National Gallery of Victoria drops Wilson Security

March 8, 2018

The National Gallery of Victoria (NGV) announced on February 28 that Wilson Security will no longer provide it with security services and SecureCorp has been appointed as its long-term security services provider.

Wilson Security has provided security services for the Australian government’s detention centres on Nauru since 2012 and Manus Island during 2014–17. It is notorious for overseeing, perpetrating and attempting to cover up years of abuse against refugees and asylum seekers on Manus Island and Nauru, as many inquiries and reports have shown.

Despite announcing its withdrawal from the offshore detention industry, Wilson Security is allegedly still providing security on Nauru through Queensland company Canstruct.

Last August, more than 1500 artists and members of the public signed a letter urging the gallery to cancel the contract with Wilson Security. Shortly afterwards, one of the NGV’s most famous paintings, Picasso’s Weeping Woman, was covered by a cloth featuring Wilson’s insignia.

In further actions, a cello performance of a song composed by journalist, filmmaker and Manus Island detainee Behrouz Boochani blocked the entrance to the NGV. Later, the gallery’s famous moat and waterwall was turned blood red, a reference to Wilson’s ongoing violence. And in December, artists Candice Breitz and Rafael Lozano-Hemmer brought international attention to the issue by renaming their artworks Wilson Must Go.

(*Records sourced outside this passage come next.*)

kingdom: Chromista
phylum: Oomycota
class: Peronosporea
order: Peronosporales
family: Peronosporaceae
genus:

Kylie Wilkinson, spokesperson for the Artists’ Committee, an artist collective dedicated to ending the contract between the NGV and Wilson Security, said: “We are so pleased the NGV has done the right thing. They have refused to allow Wilson Security to profit while abusing refugees and people seeking asylum. We thank the gallery for showing ethical leadership on this issue and for relaying the concerns of its communities to the state government.

"We hope that these discussions have resonated in the state offices and will have an impact on other contracts that the Victorian government is involved in.

“More and more, institutions are realising that there can be no business in abuse. Unethical companies, like Wilson Security, that abuse people and the environment, will face strong community opposition and will no longer be able to operate.”